You can perform a compound movement and manipulate somewhat where the tension is placed throughout that movement. In this case, we are looking to develop the forearms with a compound exercise. What should you do? Squeeze the hands! Squeezing the hands throughout an exercise is perhaps the most effective method to increase your grip strength yet, is often the most underutilised. When you are training any muscle your aim is to contract it as much as possible to maximise the stimulation of the muscle fibres – the wrist and forearms are no different! Squeezing the hands puts greater emphasis on the wrist and forearms when performing the lat pulldowns and slightly away for the target muscles in the back.
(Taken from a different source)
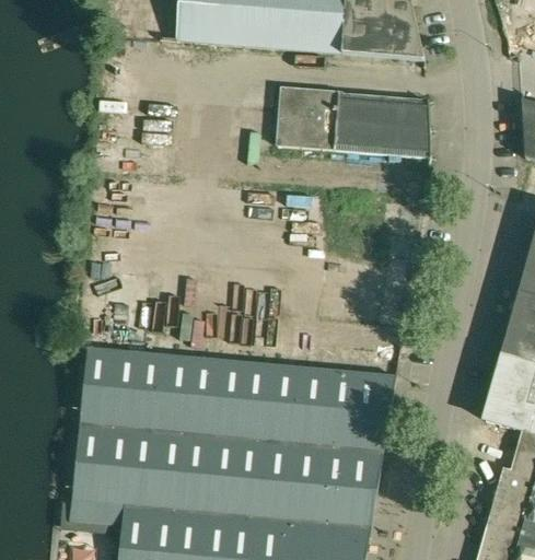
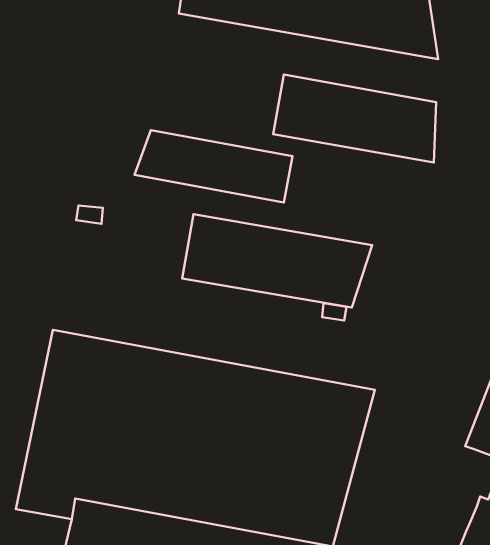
building: none -> [135,130,293,203]
building: none -> [182,214,372,308]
You also need to maximise the stimulation of the forearms so you should include other isolation exercises that focus on stimulating different regions of the forearms. These should be isotonic movement (contractions that generate force by changing the length of the muscle) i.e. both concentric (muscle shorting) and eccentric (muscle lengthen) contraction exercises.

Finally, isometric exercises (muscle contraction in which the muscle doesn’t change length) will have an impact of building wrist and forearms strength and size.

 

Grip Strength Exercises…

These are the best exercise for strengthening your grip:

Seated cable rows: This is a great compound exercise that works your forearm flexors.

Close grip V-bar pulldowns: A compound movement similar to the seated row but, this will stimulate the brachioradialis in your forearms. A tip here is to sit straight and bring your arms down in front of you – focus on contracting your arms and less on your back.

Hammer curls: Apart from working your bicep this isotonic exercise works your brachioradialis in your forearms. For this hammer grip exercise keep your arms straight in from of you, do not rotate them or bring them closer toward your body.

Pronated (reverse) cable bicep curl: This isotonic exercise focuses on the brachialis (located just below the biceps brachii), and your brachioradialis (located in the forearms) which is muscle involved with developing and strengthening your forearms. There is a significant emphasis on wrist and forearm stability when performing the reverse bicep curl – with a lot of tension placed around the wrist. For this reason, you will have to use significantly lighter weights than you would do with a regular bicep curl.

Supinated cable triceps extensions: Another isotonic exercise. With the obvious that this works the triceps, you may be thinking that this is similar to the pronated bicep curl but is performed in the reverse position – it isn’t! The supination of hands and forearms twists the muscle in your forearms to place greater emphasis on the extensor muscles.

Thick grip exercises: There are tools available that clip onto a bar to increase its thickness, the cheaper option could be to use a towel to wrap around the bar. Making the bar thicker with a larger surface area will demand more from the wrist and forearms.

Bar hangs: This isometric exercise is demanding not only on your hand, wrist and forearms but, also your shoulders, back and core. This is an isometric muscle contraction exercise, meaning that the length of the muscles involved contract without changing length. You should remain stable in a fixed position throughout the exercise. This is a great exercise to measure your grip strength – also as your weight is somewhat stable over a period, you can simply measure the time you are able to hang for, until fatigue sets in.
This exercise uses just your bodyweight but, as you adapt and start to find the exercise much less challenging you can try adding additional weight while performing the bar hang. Simple ways to add weight to a bar hang include placing a dumbbell between your ankles, hooking a kettlebell onto your foot, using strap-on weight wraps around your ankles, or simply use a rucksack and add weights into the bag.

A few tips for the bar hang: Really squeeze the bar throughout exercise maximises the recruitment of the muscle and ligaments in the arms and wrist. Chalk is the only lifting aid acceptable for bar hangs, it helps significantly, allowing you to not only squeeze the bar with more force but, to also hang for a longer time.